→ Exercise requirements
Calculate how many lines of the data hold "pixels". The answer consists of that number only.

→ Data for analysis
--------------------

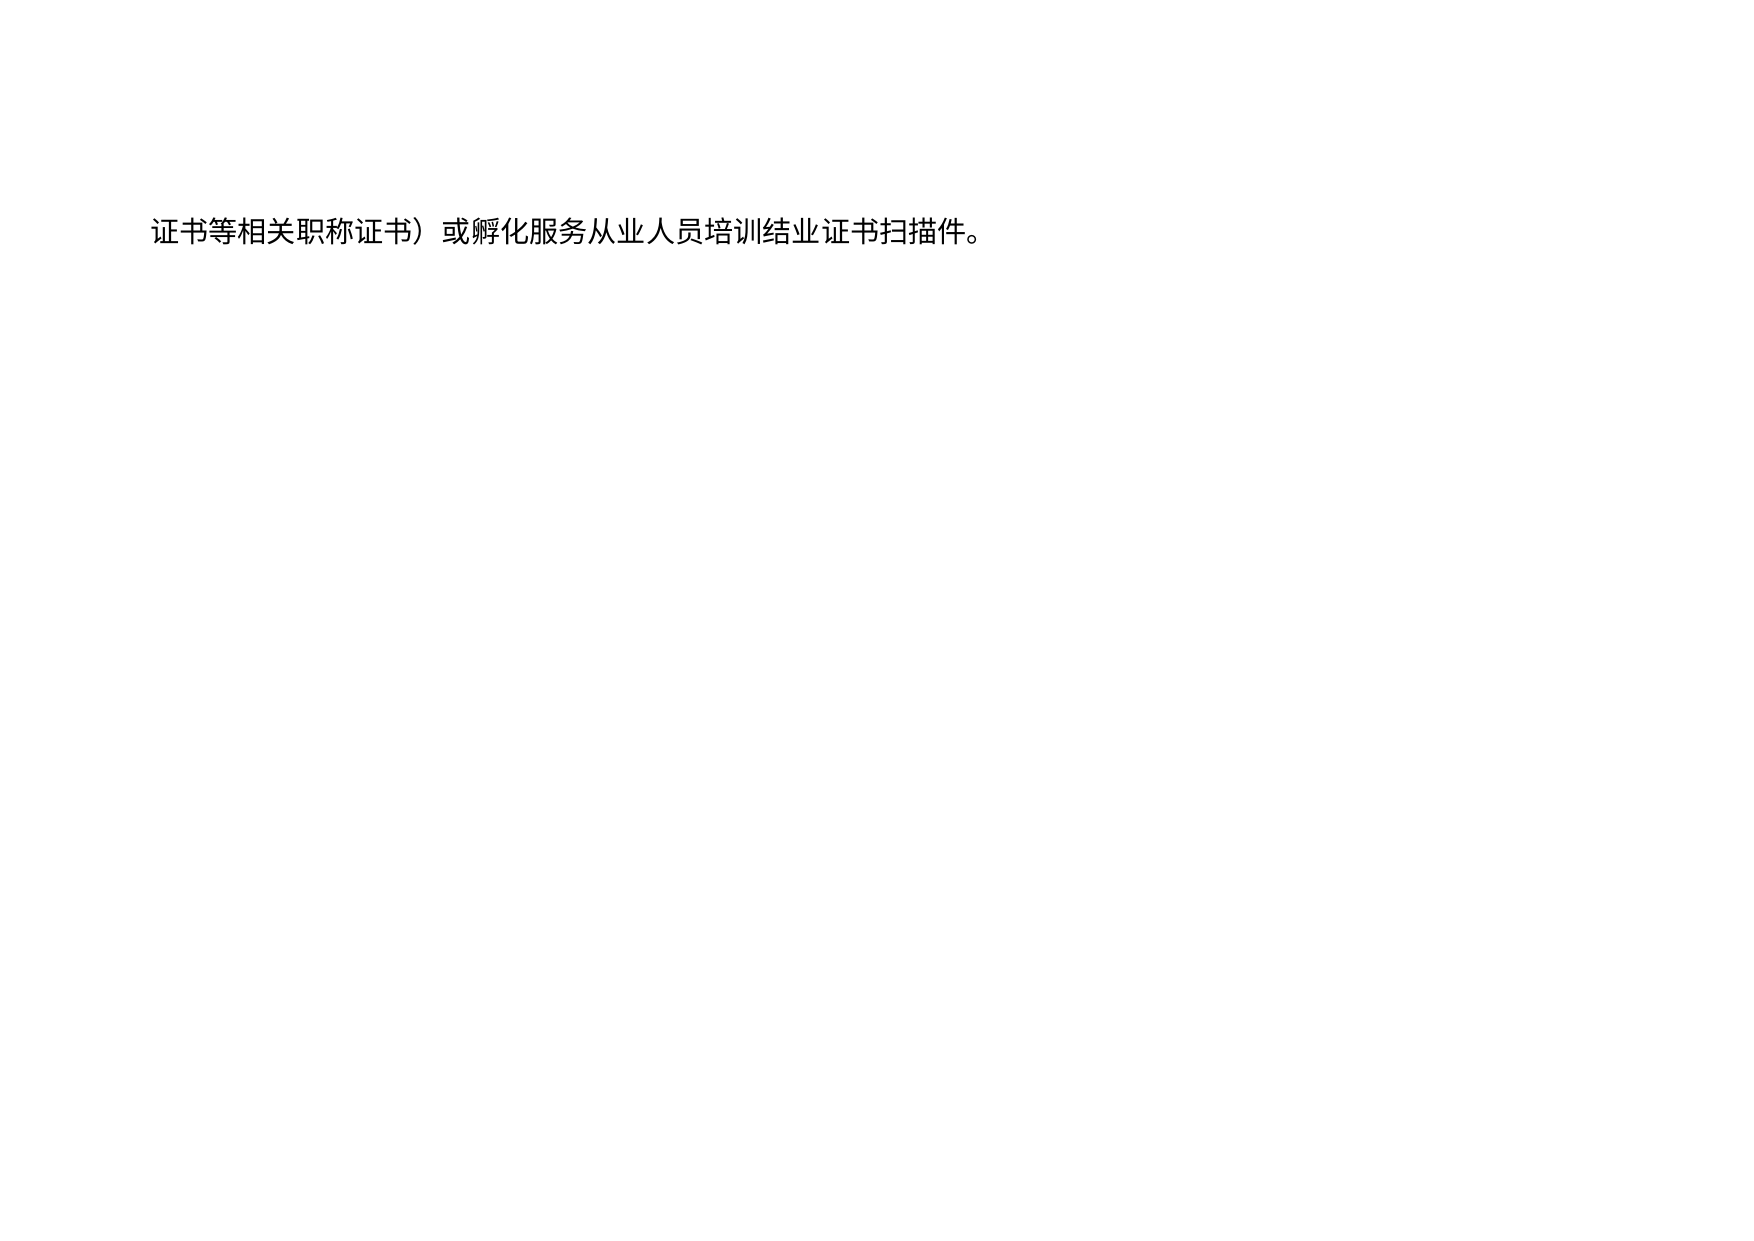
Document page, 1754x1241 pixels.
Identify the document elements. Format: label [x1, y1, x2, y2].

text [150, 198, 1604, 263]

--------------------

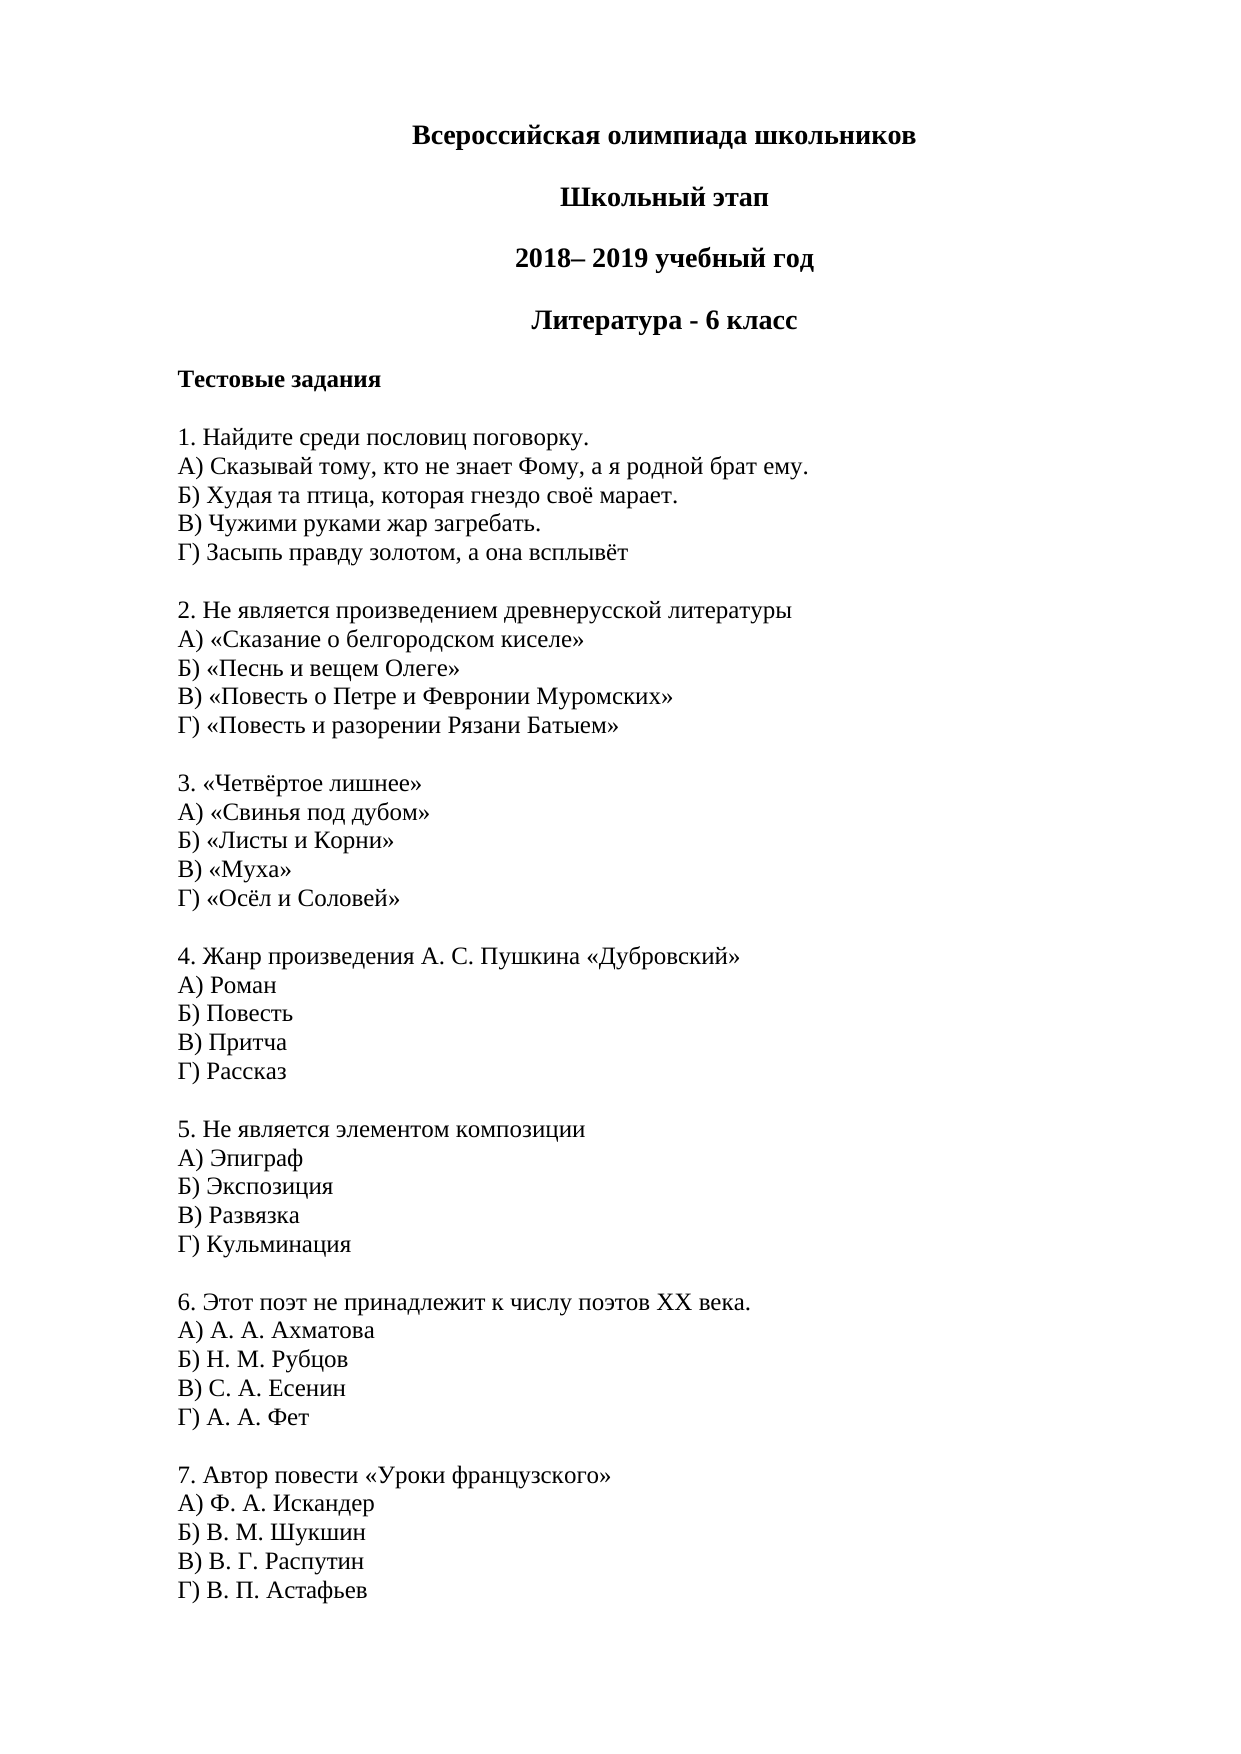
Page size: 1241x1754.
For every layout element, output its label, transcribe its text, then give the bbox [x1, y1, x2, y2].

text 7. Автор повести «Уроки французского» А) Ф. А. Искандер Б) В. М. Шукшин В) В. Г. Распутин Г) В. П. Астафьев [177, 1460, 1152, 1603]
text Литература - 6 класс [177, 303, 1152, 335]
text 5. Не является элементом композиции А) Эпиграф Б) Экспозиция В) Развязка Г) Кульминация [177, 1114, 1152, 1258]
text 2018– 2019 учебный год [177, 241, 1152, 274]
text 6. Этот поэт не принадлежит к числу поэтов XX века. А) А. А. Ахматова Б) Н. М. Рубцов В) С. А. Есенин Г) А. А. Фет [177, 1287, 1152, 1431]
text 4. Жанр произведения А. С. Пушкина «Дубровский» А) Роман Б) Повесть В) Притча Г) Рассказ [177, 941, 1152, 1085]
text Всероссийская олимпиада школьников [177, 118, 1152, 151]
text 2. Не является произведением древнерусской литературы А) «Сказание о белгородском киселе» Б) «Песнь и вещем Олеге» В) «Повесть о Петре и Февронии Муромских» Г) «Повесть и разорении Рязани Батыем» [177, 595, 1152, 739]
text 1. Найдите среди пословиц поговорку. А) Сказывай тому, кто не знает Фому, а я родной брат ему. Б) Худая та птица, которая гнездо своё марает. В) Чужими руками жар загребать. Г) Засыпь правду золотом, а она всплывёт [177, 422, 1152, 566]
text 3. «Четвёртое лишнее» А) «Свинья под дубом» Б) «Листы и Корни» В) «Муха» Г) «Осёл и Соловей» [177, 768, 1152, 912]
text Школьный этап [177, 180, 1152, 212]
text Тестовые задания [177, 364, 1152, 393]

--------------------

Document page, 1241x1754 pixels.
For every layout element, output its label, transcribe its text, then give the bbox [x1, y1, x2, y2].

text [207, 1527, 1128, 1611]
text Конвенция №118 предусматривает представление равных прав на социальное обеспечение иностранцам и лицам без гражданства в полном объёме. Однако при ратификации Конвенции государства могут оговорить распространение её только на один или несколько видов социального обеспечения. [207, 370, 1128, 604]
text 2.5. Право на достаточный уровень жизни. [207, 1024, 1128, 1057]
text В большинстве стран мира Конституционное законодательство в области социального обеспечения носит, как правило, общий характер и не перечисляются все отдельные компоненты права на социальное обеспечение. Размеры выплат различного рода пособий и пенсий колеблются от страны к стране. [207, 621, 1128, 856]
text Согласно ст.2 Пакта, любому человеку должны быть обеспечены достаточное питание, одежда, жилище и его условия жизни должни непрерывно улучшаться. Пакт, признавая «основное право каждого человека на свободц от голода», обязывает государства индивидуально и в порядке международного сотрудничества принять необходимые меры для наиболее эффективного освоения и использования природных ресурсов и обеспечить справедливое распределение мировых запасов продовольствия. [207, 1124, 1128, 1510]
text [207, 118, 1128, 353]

--------------------

→ Output for this exercise
2